Mouse said:

Since this was taken out in 1991 and you are quoting a "value now"

rather than mentioning bonuses, I assume you have a unit linked

endowment.

I'm too lazy to get into the maths - sorry

That's a pity, since the maths is really what the OP was asking about.

But you're right, the points you list (now snipped) are important to

think about, and so perhaps the OP should have been asking something

else. But he didn't, and the answer he asked for is probably worth

giving even if it doesn't perhaps tell the whole story.

Even if I wasn't being lazy on the maths, it's hard to work out the

rate of return on the information you've posted. For starters, some

of that £97.60 per month will be for the life cover. If you need the

life cover, you might want to deduct that cost from the premium before

you work out rate of return.

Reading between the OP's lines, I would incline to the conclusion that

he has no need for the life cover, and so he is basically throwing away

the cost of life cover in order to buy into whatever the tax benefits

are of having an investment linked to a qualifying policy.

It should be easy enough to discover (by looking at his annual statements)

what the cost of life cover is. I would guess that it's about a quarter

of the premiums. This means that the rate of return on the 75% which is

invested needs to be higher (to make up for the 25% thrown away) than

that for any alternative form of investment into which he might consider

switching 100% of his future premiums (if indeed he even wants to carry

on investing a fixed monthly sum).

Direct investments might lose him some return if it's taxed, and this

partly compensates for the wasted cost of life cover, but he could fight

off the tax in other ways, such as by channeling future investments

through an ISA.

An average rate of return may not even be all that helpful to you -

both interest rates and return on investments have been higher in the

1990s than they are now, so an average rate might show that your

policy performed very well (or indeed very badly) during the 90s

without saying anything at all about what it might do now.

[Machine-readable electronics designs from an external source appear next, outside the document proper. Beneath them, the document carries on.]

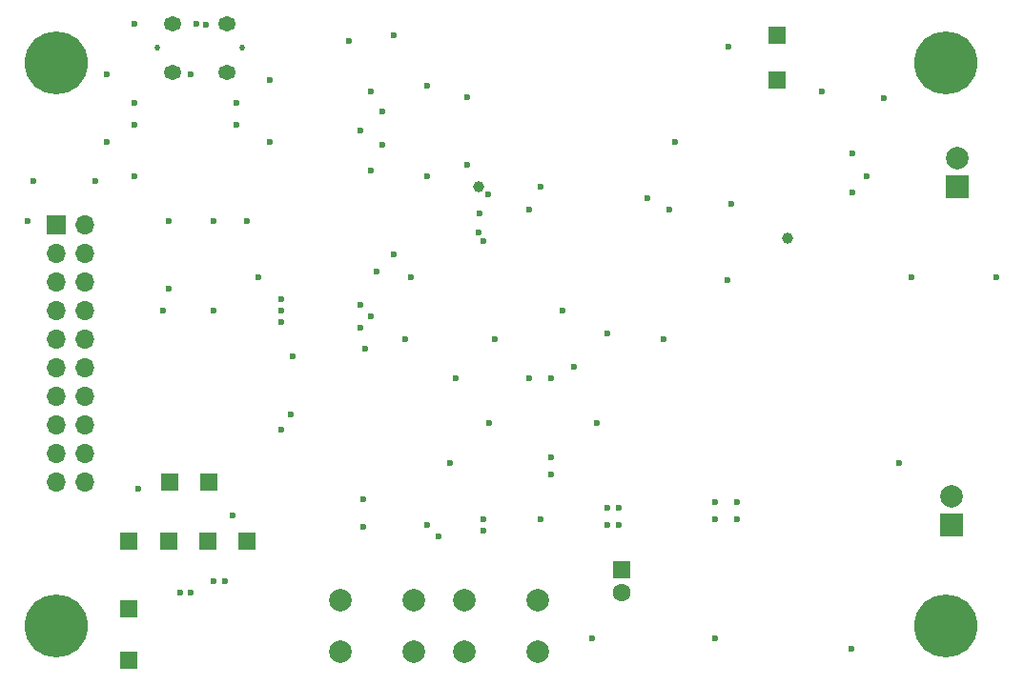
<source format=gbs>
%TF.GenerationSoftware,KiCad,Pcbnew,8.0.3*%
%TF.CreationDate,2026-02-06T01:26:45-05:00*%
%TF.ProjectId,FrostByte_IRCamera_PCB,46726f73-7442-4797-9465-5f495243616d,rev?*%
%TF.SameCoordinates,Original*%
%TF.FileFunction,Soldermask,Bot*%
%TF.FilePolarity,Negative*%
%FSLAX46Y46*%
G04 Gerber Fmt 4.6, Leading zero omitted, Abs format (unit mm)*
G04 Created by KiCad (PCBNEW 8.0.3) date 2026-02-06 01:26:45*
%MOMM*%
%LPD*%
G01*
G04 APERTURE LIST*
%ADD10R,2.000000X2.000000*%
%ADD11C,2.000000*%
%ADD12C,5.600000*%
%ADD13C,0.520000*%
%ADD14O,1.554000X1.304000*%
%ADD15R,1.600000X1.600000*%
%ADD16C,1.600000*%
%ADD17R,1.700000X1.700000*%
%ADD18O,1.700000X1.700000*%
%ADD19R,1.500000X1.500000*%
%ADD20C,0.600000*%
%ADD21C,1.000000*%
G04 APERTURE END LIST*
D10*
%TO.C,J2*%
X184600000Y-89200000D03*
D11*
X184600000Y-86660000D03*
%TD*%
D12*
%TO.C,H4*%
X183600000Y-128200000D03*
%TD*%
D13*
%TO.C,J6*%
X121100000Y-76835000D03*
X113600000Y-76835000D03*
D14*
X119750000Y-78985000D03*
X119750000Y-74685000D03*
X114950000Y-78985000D03*
X114950000Y-74685000D03*
%TD*%
D12*
%TO.C,H2*%
X183600000Y-78200000D03*
%TD*%
D15*
%TO.C,C1*%
X154800000Y-123200000D03*
D16*
X154800000Y-125200000D03*
%TD*%
D10*
%TO.C,J1*%
X184100000Y-119240000D03*
D11*
X184100000Y-116700000D03*
%TD*%
D12*
%TO.C,H1*%
X104600000Y-78200000D03*
%TD*%
D11*
%TO.C,SW2*%
X136350000Y-130450000D03*
X129850000Y-130450000D03*
X136350000Y-125950000D03*
X129850000Y-125950000D03*
%TD*%
%TO.C,SW1*%
X147350000Y-130450000D03*
X140850000Y-130450000D03*
X147350000Y-125950000D03*
X140850000Y-125950000D03*
%TD*%
D12*
%TO.C,H3*%
X104600000Y-128200000D03*
%TD*%
D17*
%TO.C,J4*%
X104600000Y-92580000D03*
D18*
X107140000Y-92580000D03*
X104600000Y-95120000D03*
X107140000Y-95120000D03*
X104600000Y-97660000D03*
X107140000Y-97660000D03*
X104600000Y-100200000D03*
X107140000Y-100200000D03*
X104600000Y-102740000D03*
X107140000Y-102740000D03*
X104600000Y-105280000D03*
X107140000Y-105280000D03*
X104600000Y-107820000D03*
X107140000Y-107820000D03*
X104600000Y-110360000D03*
X107140000Y-110360000D03*
X104600000Y-112900000D03*
X107140000Y-112900000D03*
X104600000Y-115440000D03*
X107140000Y-115440000D03*
%TD*%
D19*
%TO.C,RX*%
X168600000Y-75700000D03*
%TD*%
%TO.C,MISO*%
X111100000Y-120700000D03*
%TD*%
%TO.C,SCL*%
X111100000Y-131250000D03*
%TD*%
%TO.C,2v8*%
X114700000Y-115400000D03*
%TD*%
%TO.C,CLK*%
X121600000Y-120700000D03*
%TD*%
%TO.C,MOSI*%
X118100000Y-120700000D03*
%TD*%
%TO.C,3v3*%
X118200000Y-115400000D03*
%TD*%
%TO.C,CS*%
X114600000Y-120700000D03*
%TD*%
%TO.C,TX*%
X168600000Y-79700000D03*
%TD*%
%TO.C,SDA*%
X111100000Y-126700000D03*
%TD*%
D20*
X125500000Y-109400000D03*
X124600000Y-110800000D03*
X131900000Y-116900000D03*
X139600000Y-113700000D03*
X114600000Y-98200000D03*
X114600000Y-92200000D03*
X118600000Y-92200000D03*
X121600000Y-92200000D03*
X135600000Y-102700000D03*
X150600000Y-105200000D03*
X153600000Y-119200000D03*
X153600000Y-117700000D03*
X154600000Y-117700000D03*
X154600000Y-119200000D03*
X165100000Y-118700000D03*
X165100000Y-117200000D03*
X163100000Y-117200000D03*
X163100000Y-118700000D03*
X120300000Y-118400000D03*
X131600000Y-84200000D03*
X141100000Y-81200000D03*
X137600000Y-80200000D03*
X132600000Y-80700000D03*
X132600000Y-87700000D03*
X137600000Y-88200000D03*
X141100000Y-87200000D03*
X111600000Y-88200000D03*
X123600000Y-79700000D03*
X109100000Y-79200000D03*
X111600000Y-81700000D03*
X123600000Y-85200000D03*
X109100000Y-85200000D03*
X120600000Y-81700000D03*
X120600000Y-83700000D03*
X111600000Y-83700000D03*
X124600000Y-99200000D03*
X131600000Y-99700000D03*
X172600000Y-80700000D03*
X133100000Y-96700000D03*
X143100000Y-110200000D03*
X159100000Y-91200000D03*
X152600000Y-110200000D03*
D21*
X169600000Y-93700000D03*
X142100000Y-89200000D03*
D20*
X111600000Y-74700000D03*
X117100000Y-74700000D03*
X164600000Y-90700000D03*
X157100000Y-90200000D03*
X133600000Y-85450000D03*
X134600000Y-75700000D03*
X131600000Y-101700000D03*
X102100000Y-92200000D03*
X188100000Y-97237500D03*
X142600000Y-119737500D03*
X133600000Y-82450000D03*
X140100000Y-106200000D03*
X163175000Y-129300000D03*
X164337500Y-76700000D03*
X179500000Y-113700000D03*
X111900000Y-116000000D03*
X175200000Y-130200000D03*
X114100000Y-100200000D03*
X102600000Y-88700000D03*
X178100000Y-81317800D03*
X131900000Y-119400000D03*
X115600000Y-125200000D03*
X146600000Y-106200000D03*
X147600000Y-118700000D03*
X132600000Y-100700000D03*
X142600000Y-118700000D03*
X138600000Y-120200000D03*
X147600000Y-89200000D03*
X136100000Y-97200000D03*
X158600000Y-102700000D03*
X175337500Y-89700000D03*
X148600000Y-114700000D03*
X137600000Y-119200000D03*
X152175000Y-129300000D03*
X130600000Y-76200000D03*
X176600000Y-88200000D03*
X108100000Y-88700000D03*
X116600000Y-125200000D03*
X164262500Y-97500000D03*
X148600000Y-113200000D03*
X143600000Y-102700000D03*
X180600000Y-97237500D03*
X132100000Y-103600000D03*
X175337500Y-86200000D03*
X125600000Y-104200000D03*
X149600000Y-100200000D03*
X148600000Y-106200000D03*
X153600000Y-102200000D03*
X124600000Y-100200000D03*
X142600000Y-94000000D03*
X142980000Y-89820000D03*
X118600000Y-124200000D03*
X124600000Y-101200000D03*
X119600000Y-124200000D03*
X122600000Y-97200000D03*
X118600000Y-100200000D03*
X146600000Y-91200000D03*
X134600000Y-95200000D03*
X159600000Y-85200000D03*
X142100000Y-93200000D03*
X142224265Y-91575735D03*
X117950000Y-74739614D03*
X116600000Y-79200000D03*
M02*

</source>
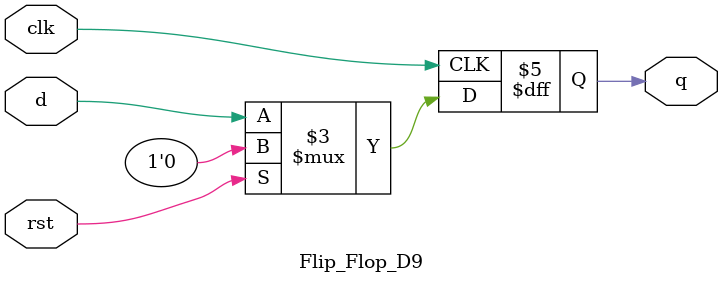
<source format=v>
`timescale 1ns / 1ps
module Flip_Flop_D9(
    input clk,
    input d,
    input rst,
    output reg q
    );

	 always @(posedge clk)
	 if (rst) 
	 q <= 0;
	 else
	 q <= d;
    
endmodule

</source>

Quite true, but even though it may not be too helpful, it's bound to be

in some sense interesting.

As for the maths, what we would do is apply the fiction of uniform

monthly growth. So if one were to expect, say, 7% annual growth,

the monthly growth factor would be f=1.07^(1/12).

If he invests a premium p monthly for 300 months, then 300 months

after making the first payment, his investment should be worth

p*f*(f^300-1)/(f-1).

This formula is not straightforward to solve for f, but it can be

done either iteratively, or graphically by plotting the value of

the investment for fixed values of p and 300, as a function of f,

and seeing for which value of f we get a particular fund value.

Hoping to get £70k after 300 months of investing £97.60pm requires

an effective rate of return of about 6.37%pa. That's what the

investment is "worth" to him. The actual rate of return needed on

the basis of investing only 3/4 of the premiums is 8.29%pa.

On the latter basis, the fund value after the 201 payments he has

now made (201*97.60 = about 19.6k) should be £30943. Since it

only stands at £24600, it hasn't been getting the 8.29% hoped for,

but only about 5.83%.

If growth were to continue at 5.83%pa for the remaining 99 months of

the term, his existing £24600 should grow to 1.0583^(99/12) times

that value (i.e. £39261) and if he continues to pay 99 more tranches

of £97.60pm (of which 75% is invested at the same rate), this would

contribute a further £9260. He'd get £48521. Not bad, considering

he really wanted £70k.

It's also worth pointing out that the aforementioned £9260 is *less*

than 99*£97.60, so it would be daft to continue paying in. So an

option is to make the policy paid-up, i.e. to cease paying premiums

but to leave the £24600 in there to grow.

Whether the investment return will be better or worse than 5.83% is

anybody's guess, but with an ordinary high-interest cash account he'd

be struggling to match that. Could just cash in the £25k and buy a

yacht.